» DATASET CONTENT:
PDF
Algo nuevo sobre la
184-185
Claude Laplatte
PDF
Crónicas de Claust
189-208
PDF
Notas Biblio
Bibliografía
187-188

» ACTIVITY: Your reply must be a faithful copy of each entry above.

» RESPONSE AREA:
PDF
Algo nuevo sobre la
184-185
Claude Laplatte
PDF
Crónicas de Claust
189-208
PDF
Notas Biblio
Bibliografía
187-188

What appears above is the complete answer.